7) Don't concern yourself about whether or not he'll resent you for being a SAHM. If you have buy-in from him, take him at face value. One important message you've seen already is how your being at home can provide FIRE-like benefits, as you'll have more time to do highly leverageable things like preparing meals, keeping the house running, and even establishing a deeper and more meaningful relationship with your MIL.
8) You HAVE to get his ass on a bicycle somehow. That, or whatever physical activity trips his trigger. He bad needs both the health benefits and the distraction of physical activity. I have one brother who sounds like him, who ended up needing a triple heart bypass when he was in his early 40's.
Allow your husband's discovery and dealing with oppression NOT to be a house-on-fire emergency. Let it simply be his coping mechanism for a difficult job, but also help him limit his venting, help him realize that when he is venting, he's re-living an experience he doesn't like, and it's displacing important time with his family. "Extended bitching" has a cost, and it's a cost he truly doesn't want to pay, if he were able to slow down and truly see that.

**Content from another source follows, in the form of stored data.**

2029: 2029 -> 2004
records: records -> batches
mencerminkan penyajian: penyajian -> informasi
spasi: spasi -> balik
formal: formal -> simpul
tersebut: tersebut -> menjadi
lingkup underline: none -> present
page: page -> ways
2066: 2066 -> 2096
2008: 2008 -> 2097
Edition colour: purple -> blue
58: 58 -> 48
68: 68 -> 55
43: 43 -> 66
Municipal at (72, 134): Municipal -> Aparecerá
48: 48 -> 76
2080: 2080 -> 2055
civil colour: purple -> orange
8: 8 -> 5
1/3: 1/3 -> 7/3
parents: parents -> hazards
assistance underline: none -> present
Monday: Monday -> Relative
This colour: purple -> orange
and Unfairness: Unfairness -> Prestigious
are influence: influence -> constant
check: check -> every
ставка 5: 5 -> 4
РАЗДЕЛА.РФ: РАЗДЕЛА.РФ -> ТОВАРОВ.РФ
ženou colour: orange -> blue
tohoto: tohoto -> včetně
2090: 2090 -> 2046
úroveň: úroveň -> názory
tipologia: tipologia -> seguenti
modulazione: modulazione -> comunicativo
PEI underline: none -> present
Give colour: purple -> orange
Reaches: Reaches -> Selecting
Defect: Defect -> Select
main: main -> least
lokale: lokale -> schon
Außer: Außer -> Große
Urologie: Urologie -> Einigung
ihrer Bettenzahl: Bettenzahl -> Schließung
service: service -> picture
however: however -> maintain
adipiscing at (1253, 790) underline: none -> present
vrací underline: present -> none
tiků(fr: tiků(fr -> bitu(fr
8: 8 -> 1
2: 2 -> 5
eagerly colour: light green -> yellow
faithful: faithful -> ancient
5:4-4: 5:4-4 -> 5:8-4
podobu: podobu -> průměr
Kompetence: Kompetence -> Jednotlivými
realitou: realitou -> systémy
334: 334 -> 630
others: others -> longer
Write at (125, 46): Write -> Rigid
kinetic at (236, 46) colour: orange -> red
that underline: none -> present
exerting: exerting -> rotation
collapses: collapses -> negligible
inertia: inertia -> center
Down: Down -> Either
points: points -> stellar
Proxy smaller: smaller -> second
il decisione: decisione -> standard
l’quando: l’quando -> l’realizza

One other thing: if you need to pry him away from this job and get him to look for employment elsewhere, you will need to get slightly involved. Tell me what you think about these ideas:
- see if you can identify competing law firms that would love to steal him away from his law firm, especially law firms that maybe have lost cases to his current employer
- identify the locations of those law firms to see if the commute to work will be better or worse. If better, you might be able to sell that as an aid to getting to that $2M stash sooner.
Most importantly NUF, you sound pretty damned awesome. You feel connection to your baby, your husband, your MIL and most importantly, yourself. You clearly know what you want to do with your time and what makes you happy. That's a miraculous thing, sis. Miraculous!
In a world full of people confused and not knowing what to do with their lives, you are genius for knowing yourself this well. In other words, your self-knowledge and joy at being with your child....isn't that something you want to bring to and impress on your child? Wouldn't it be equally awesome if you could instill your positive characteristics into your child by being SAHM?!?!
My wife did this with our two sons, who are now in their mid-late 20's. Let me tell you, it pays dividends every day. My wife made my boys into way, way better human beings than their old man is and I'm completely tickled about that.